Anyone who has sold financial products in the pension sector prior to 2012 will remember commissions negotiated between salesforces and product providers. Most of these commissions were discretionary. Once a payment had been agreed , it was possible to upgrade the customer’s deal by rebating commission.

The FCA are now stopping car salesmen doing what they did to financial salesmen (or more properly – insurance salesmen). I was one.

We now are familiar with the car-finance product that allowed salesmen to sell financing rates that kicked back much of the finance house’s margin to the salesmen.  We have been through the various practices and the Supreme Court has made it clear where the commission was acceptable and where it wasn’t.

Even before the latest courtroom battle, lenders were already exposed to claims on discretionary commissions, which the regulator considered more problematic as they allowed dealerships to earn more if they put their customers on loans with higher interest rates.

The FCA banned such discretionary arrangements in 2021 and launched a review of them at the start of last year, after estimating they could have added £1,000 to the interest paid on a typical £10,000 car loan — costing consumers an extra £165mn a year.

“Our detailed review of the past use of motor finance has shown that many firms were not complying with the law or our disclosure rules that were in force when they sold loans to consumers,”

This is what the FCA said on Sunday. It will consult on which non-discretionary, or fixed, commissions should be included in the scheme, which will apply to all car loan agreements since 2007. The findings and final rules for recompense will be published in October.

The view is that those who get compensation- won’t be in for the compo they’d be in for , especially after the lawyers have recovered their substantial outlay advertising on TV and elsewhere.

What surprises me is that this practice is not recent but something that has been going on for nearly 20 years.

Redress will be calculated depending on the “degree of harm suffered by the consumer and the need to ensure consumers continue to be able to access affordable loans for motor vehicles,” the FCA said. It will assess the size of commissions, their disclosure, whether they were discretionary and the consumer’s characteristics to decide which were unfair.

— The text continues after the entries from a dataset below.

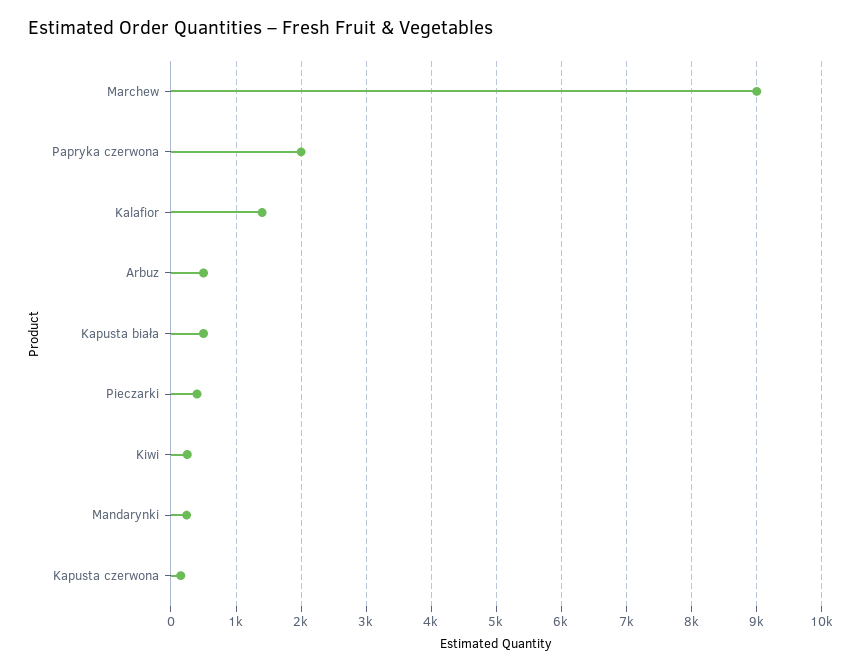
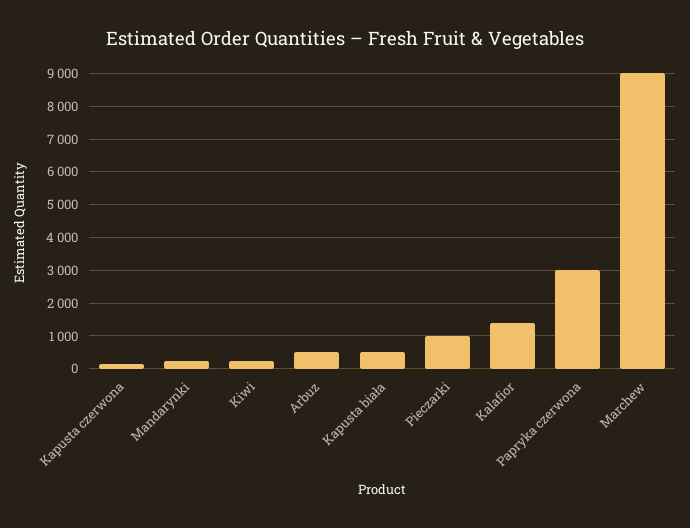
  {
    "Marchew": 9000,
-   "Papryka czerwona": 2000,
+   "Papryka czerwona": 3000,
    "Kalafior": 1400,
    "Arbuz": 500,
    "Kapusta biała": 500,
-   "Pieczarki": 400,
+   "Pieczarki": 1000,
    "Kiwi": 300,
    "Mandarynki": 200,
    "Kapusta czerwona": 200
  }

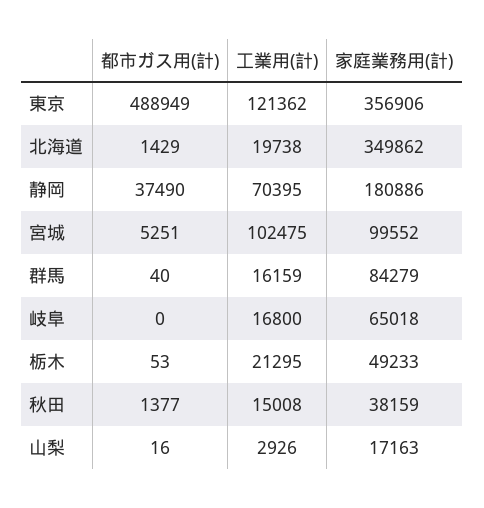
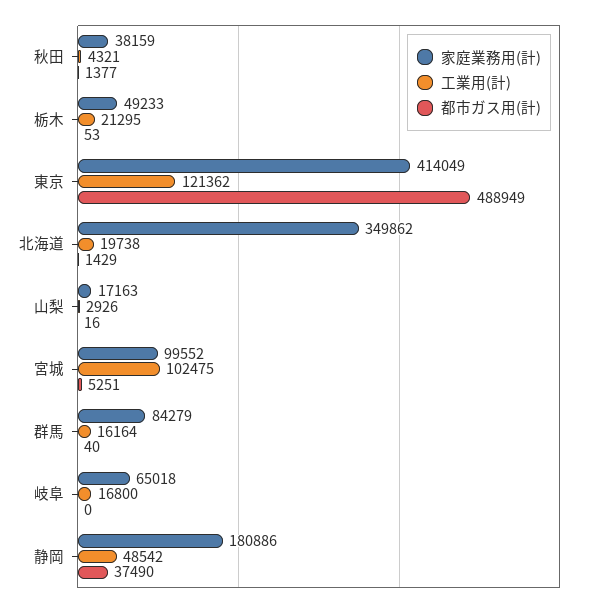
  {
    "都市ガス用(計)": {
      "東京": 488949,
      "北海道": 1429,
      "静岡": 37490,
      "宮城": 5251,
      "群馬": 40,
      "岐阜": 0,
      "栃木": 53,
      "秋田": 1377,
      "山梨": 16
    },
    "工業用(計)": {
      "東京": 121362,
      "北海道": 19738,
-     "静岡": 70395,
+     "静岡": 48542,
      "宮城": 102475,
-     "群馬": 16159,
+     "群馬": 16164,
      "岐阜": 16800,
      "栃木": 21295,
-     "秋田": 15008,
+     "秋田": 4321,
      "山梨": 2926
    },
    "家庭業務用(計)": {
-     "東京": 356906,
+     "東京": 414049,
      "北海道": 349862,
      "静岡": 180886,
      "宮城": 99552,
      "群馬": 84279,
      "岐阜": 65018,
      "栃木": 49233,
      "秋田": 38159,
      "山梨": 17163
    }
  }

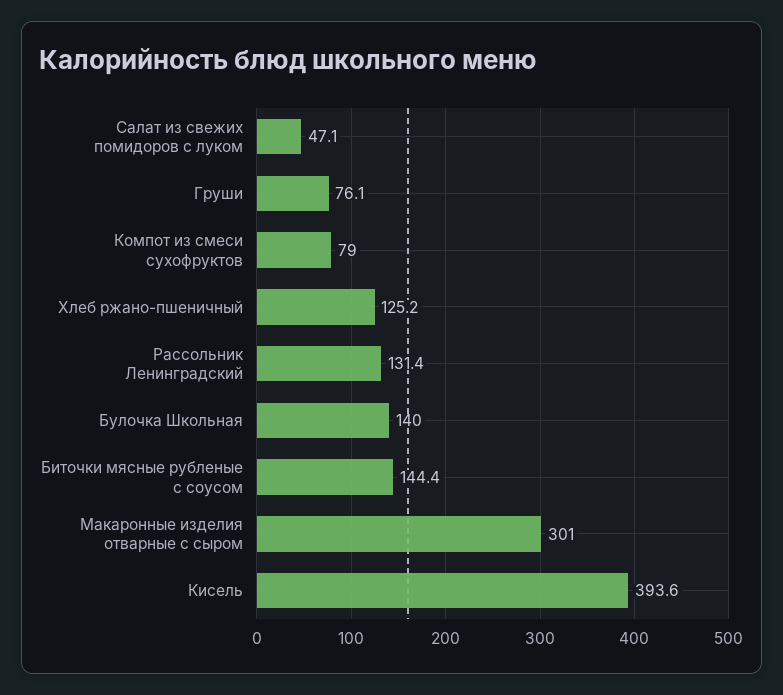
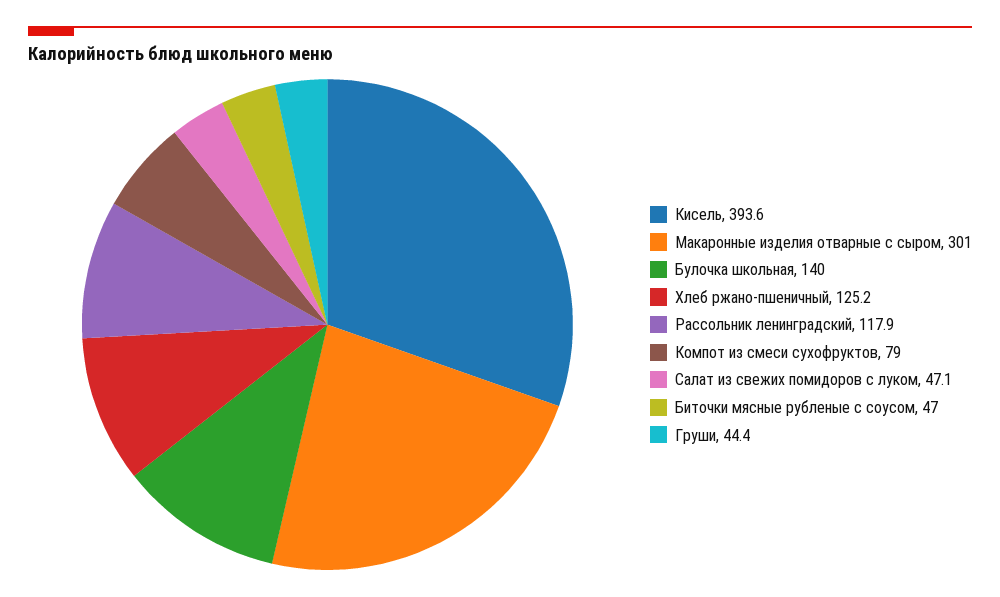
  {
    "Салат из свежих помидоров с луком": 47.1,
-   "Груши": 76.1,
+   "Груши": 44.4,
    "Компот из смеси сухофруктов": 79,
    "Хлеб ржано-пшеничный": 125.2,
-   "Рассольник Ленинградский": 131.4,
+   "Рассольник Ленинградский": 117.9,
    "Булочка Школьная": 140,
-   "Биточки мясные рубленые с соусом": 144.4,
+   "Биточки мясные рубленые с соусом": 47,
    "Макаронные изделия отварные с сыром": 301,
    "Кисель": 393.6
  }

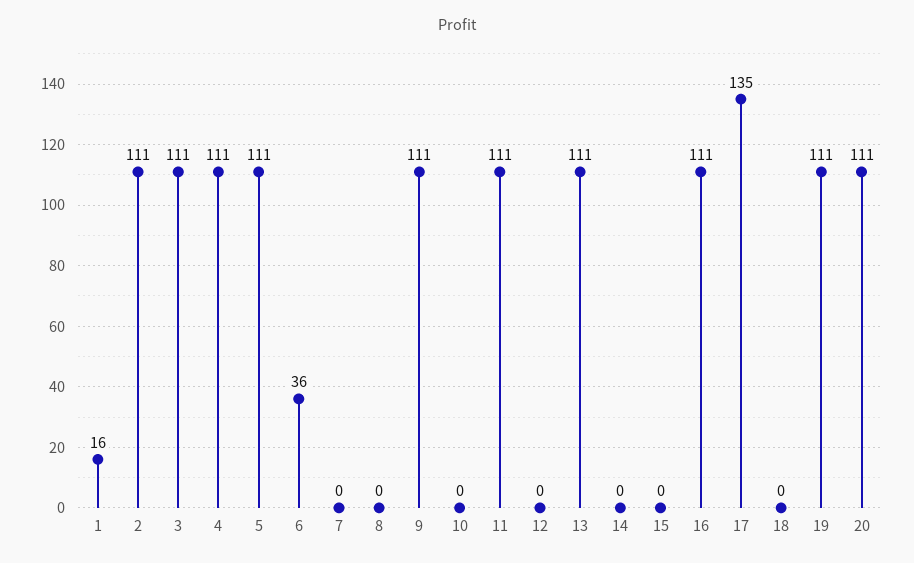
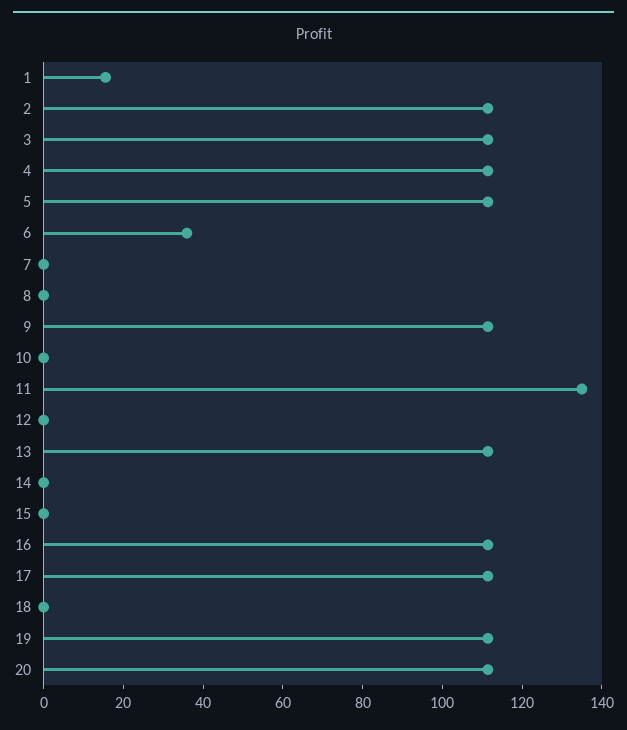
  {
    "1": 16,
    "2": 111,
    "3": 111,
    "4": 111,
    "5": 111,
    "6": 36,
    "7": 0,
    "8": 0,
    "9": 111,
    "10": 0,
-   "11": 111,
+   "11": 135,
    "12": 0,
    "13": 111,
    "14": 0,
    "15": 0,
    "16": 111,
-   "17": 135,
+   "17": 110,
    "18": 0,
    "19": 111,
    "20": 111
  }

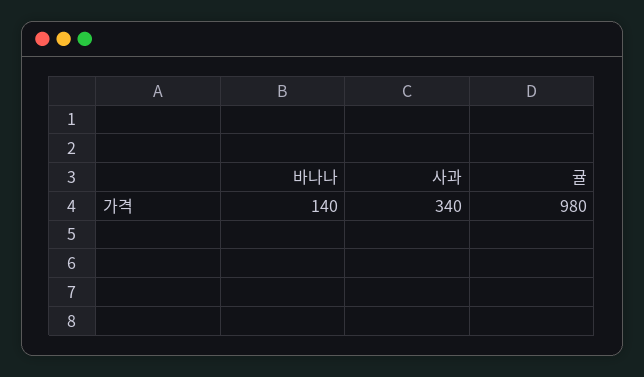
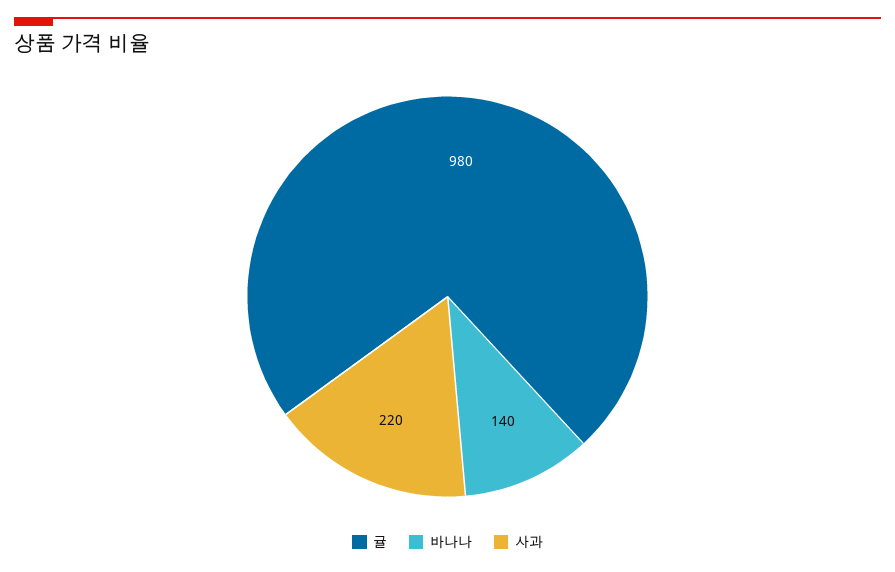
  {
    "바나나": 140,
-   "사과": 340,
+   "사과": 220,
    "귤": 980
  }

But there is a question here which I wonder about. In the sale of insured pensions from 1984 to 2012 and the arrival of the Retail Distribution Review (RDR), when a customer bought directly from the provider, the full retail price of the product was charged, there was no reduction for cutting out the salesman.

I do not see the customer’s deal being any better by using a car or white good “finance” salesman. Was it possible to buy the car or white goods or whatever needed finance by getting a commission free deal and do the paperwork ourselves? I think this would have been possible if the banks had offered the deal.

What happened with the RDR and what later happened with the of “conditional sales” was the collapse of commission selling in pensions. Instead we now have employers enrolling people into workplace pensions without commission and virtually no sales of pension transfers.

The question is around distribution (sales) and how it is paid for. RDR happened in 2012, the rip-off practices of car salesmen went on another ten years. But the product providers are generally involved in both. We all know the name of the banks ; Lloyds Banking Group, Close Brothers, Bank of Ireland and Santander UK among them.

Insurance and car salesmen are considered the rough end of the sales journey , but in truth they are in the same position as the Libor traders who went to prison, the Post Office managers all of whom ended up in jail. They are the front end of the public limited companies who are responsible for what happens.

Where there are salesmen there is a pyramid of sales management that ensures that most of the value is usually anywhere than in the salesmen’s wallet! I know that from being on being at the bottom and top of that pyramid.

I hope that this will not be forgotten by regulators. The sale of products, the interface with end users and their training and rules are down to the organisations they act for. The post office staff especially , the Libor traders with them but even the car and insurance salesmen need a system that works for the customer and the seller.

Do we really think this is the last time this silliness will happen. When money is the retail product then there will always be a commission based threat to customers and salesmen. The FCA are right to go at the banks, the money is at the top of the pyramid.

 

About henry tapper

Founder of the Pension PlayPen,, partner of Stella, father of Olly . I am the Pension Plowman
This entry was posted in pensions and tagged , , , . Bookmark the permalink.

1 Response to Protecting the seller and the customer when finance is the product.

  1. BenefitJack says:

    “Instead we now have employers enrolling people into workplace pensions without commission…”

    However, in the States, lots of consumers/participants suffer not only higher administrative costs but also lower investment returns at the back end, when assets leave the plan, for employers amend who amended their plans to require involuntary distribution/rollover to an Individual Retirement Account for any balance up to $7,000.

    Note our experience with respect to employer “negotiated” IRA rollovers: https://401kspecialistmag.com/how-to-make-a-401k-plan-an-asset-magnet/

    Recently, a federal court rejected Department of Labor guidance in Prohibited Transaction Exemption 2020-02 regarding fiduciary duties for such one-time IRA transfers.

    Money often flows to the top here as well – here in the States, where median tenure has been less than 5 years for the past 7 decades, at/after separation, assets should more frequently remain in the plan until the participant knows what they want to do.